Kimi manqua de dire quelque chose.
- Je n’ai pas envie de te forcer à m’apprécier ou à me forcer à faire en sorte que je te plaise. J’aime simplement ton père.
Une larme coula sur la joue de Kimi. Elle l’essuya vite.
- J’ai envie qu’on s’entende. Je ne sais juste pas encore comment faire.
- Moi non plus…
Blear la détailla.
- C’est bizarre cette situation, dit Kimi, la gorge nouée.

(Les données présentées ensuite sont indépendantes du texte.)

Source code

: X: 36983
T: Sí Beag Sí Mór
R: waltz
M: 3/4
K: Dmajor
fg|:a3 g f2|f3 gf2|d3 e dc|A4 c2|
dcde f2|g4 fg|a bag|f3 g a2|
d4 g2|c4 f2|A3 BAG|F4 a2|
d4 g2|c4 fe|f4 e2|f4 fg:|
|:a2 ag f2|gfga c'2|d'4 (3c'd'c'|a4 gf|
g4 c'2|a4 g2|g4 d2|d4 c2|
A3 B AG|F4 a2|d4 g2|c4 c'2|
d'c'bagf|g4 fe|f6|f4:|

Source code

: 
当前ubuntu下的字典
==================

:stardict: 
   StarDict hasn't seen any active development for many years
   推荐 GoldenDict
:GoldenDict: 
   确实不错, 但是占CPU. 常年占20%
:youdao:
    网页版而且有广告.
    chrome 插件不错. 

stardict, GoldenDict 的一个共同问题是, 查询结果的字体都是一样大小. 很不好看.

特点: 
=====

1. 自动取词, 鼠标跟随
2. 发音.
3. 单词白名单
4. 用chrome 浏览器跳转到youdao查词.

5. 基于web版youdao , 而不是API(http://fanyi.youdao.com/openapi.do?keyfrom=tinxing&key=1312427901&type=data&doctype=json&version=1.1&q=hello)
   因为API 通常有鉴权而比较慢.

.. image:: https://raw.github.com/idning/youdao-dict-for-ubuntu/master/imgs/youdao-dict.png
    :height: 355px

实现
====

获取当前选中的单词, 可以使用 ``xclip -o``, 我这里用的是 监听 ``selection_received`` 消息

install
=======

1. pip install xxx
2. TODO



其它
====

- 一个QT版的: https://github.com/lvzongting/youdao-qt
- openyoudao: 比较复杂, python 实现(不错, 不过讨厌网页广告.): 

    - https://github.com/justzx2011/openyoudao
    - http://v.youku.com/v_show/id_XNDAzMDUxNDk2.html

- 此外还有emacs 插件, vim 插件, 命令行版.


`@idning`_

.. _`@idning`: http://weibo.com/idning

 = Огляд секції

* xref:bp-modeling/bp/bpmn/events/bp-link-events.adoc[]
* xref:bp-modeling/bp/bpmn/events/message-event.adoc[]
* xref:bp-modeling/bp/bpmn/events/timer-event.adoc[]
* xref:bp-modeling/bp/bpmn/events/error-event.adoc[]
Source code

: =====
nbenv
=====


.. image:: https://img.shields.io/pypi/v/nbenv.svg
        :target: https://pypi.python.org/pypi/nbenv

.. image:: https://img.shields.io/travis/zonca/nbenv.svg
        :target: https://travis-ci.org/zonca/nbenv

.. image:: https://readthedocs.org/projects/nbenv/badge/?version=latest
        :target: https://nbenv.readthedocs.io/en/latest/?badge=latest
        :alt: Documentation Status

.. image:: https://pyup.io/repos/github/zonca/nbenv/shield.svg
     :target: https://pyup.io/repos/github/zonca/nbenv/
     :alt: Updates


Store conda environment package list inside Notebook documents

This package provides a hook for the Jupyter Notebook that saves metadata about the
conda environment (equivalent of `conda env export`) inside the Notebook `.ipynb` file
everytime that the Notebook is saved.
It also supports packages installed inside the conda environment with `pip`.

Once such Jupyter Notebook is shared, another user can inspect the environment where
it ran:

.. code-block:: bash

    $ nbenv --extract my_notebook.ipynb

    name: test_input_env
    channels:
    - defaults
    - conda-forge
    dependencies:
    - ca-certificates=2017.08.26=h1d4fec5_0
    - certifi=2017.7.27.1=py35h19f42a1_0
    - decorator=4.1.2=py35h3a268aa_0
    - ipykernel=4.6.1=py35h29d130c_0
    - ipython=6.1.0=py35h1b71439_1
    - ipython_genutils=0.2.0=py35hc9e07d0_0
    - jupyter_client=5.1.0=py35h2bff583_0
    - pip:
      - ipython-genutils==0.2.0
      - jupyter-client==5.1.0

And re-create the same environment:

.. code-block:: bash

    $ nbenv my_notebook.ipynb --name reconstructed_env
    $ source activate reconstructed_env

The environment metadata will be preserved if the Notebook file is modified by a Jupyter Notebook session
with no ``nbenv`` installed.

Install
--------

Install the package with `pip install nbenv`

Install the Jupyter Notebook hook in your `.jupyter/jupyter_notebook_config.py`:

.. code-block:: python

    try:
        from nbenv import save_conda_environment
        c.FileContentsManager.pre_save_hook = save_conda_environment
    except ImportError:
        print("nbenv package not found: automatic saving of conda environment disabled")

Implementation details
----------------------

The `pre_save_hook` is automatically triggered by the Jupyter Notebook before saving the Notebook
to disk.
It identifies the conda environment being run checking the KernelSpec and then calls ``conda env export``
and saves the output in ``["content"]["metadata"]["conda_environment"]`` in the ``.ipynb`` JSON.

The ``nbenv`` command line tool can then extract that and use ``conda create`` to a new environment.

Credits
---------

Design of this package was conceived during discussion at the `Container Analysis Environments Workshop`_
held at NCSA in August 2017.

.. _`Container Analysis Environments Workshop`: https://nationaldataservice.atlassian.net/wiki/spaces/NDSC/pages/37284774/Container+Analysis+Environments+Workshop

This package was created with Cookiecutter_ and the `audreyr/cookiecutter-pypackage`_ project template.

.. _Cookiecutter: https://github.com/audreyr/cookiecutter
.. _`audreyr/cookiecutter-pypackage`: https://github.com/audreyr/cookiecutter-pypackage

- Je suis d’accord, fit Blear. Et ça ne doit pas être évident…
- Quoi ?
- De se retrouver sous le même toit que Sky, répondit-elle, en tiquant.
- … oh.
Elle ne savait pas. Kimi acquiesça seulement. La veille, et depuis longtemps déjà, l’idée lui avait paru insurmontable. En une nuit, tout avait changé. Elle n’avait pas envie de cacher la vérité à Blear, mais elle ne voulait pas non plus percer ce secret. Ils n’étaient même pas ensemble…
Le cœur lourd, et léger à la fois, Kimi releva les yeux vers Blear. Elle avait l’air de la comprendre. Prudemment.
- Tu…
Kimi eut l’impression que quelque chose resta bloquée en elle.
- J’ai un appel, constata Blear, en regardant son téléphone. Tu peux y aller. Merci d’être venue me voir, lui dit-elle en souriant.
En se levant, Kimi aperçut le nom de Marry sur l’écran. Elle détourna les yeux avant de lui lancer un sourire maladroit. Puis, elle quitta la pièce.
Les épaules de Blear s’affaissèrent aussitôt. Elle porta sa main à son front tout en attrapant le téléphone.
“Tu ne ressembles pas tellement à ta mère.”
Elle avait failli.
Kimi avait fermé la porte derrière elle sans s’en rendre compte. Une étrange sensation la parcourut. Elle était soulagée, mais… quelque chose clochait. Dans le couloir, le bruit du salon l’attira. Elle entra, sans détour, et retrouva son père assis dans le fauteuil.
Penché en avant, téléphone contre l’oreille, il parut bien moins détendu que précédemment. Kimi s’arrêta immédiatement.
Elle l'entendit dire, la voix serrée :
- Ce n’est pas vrai.
Comme si la réalité lui échappait.
Puis quelque chose se passa sur son visage. Une cassure.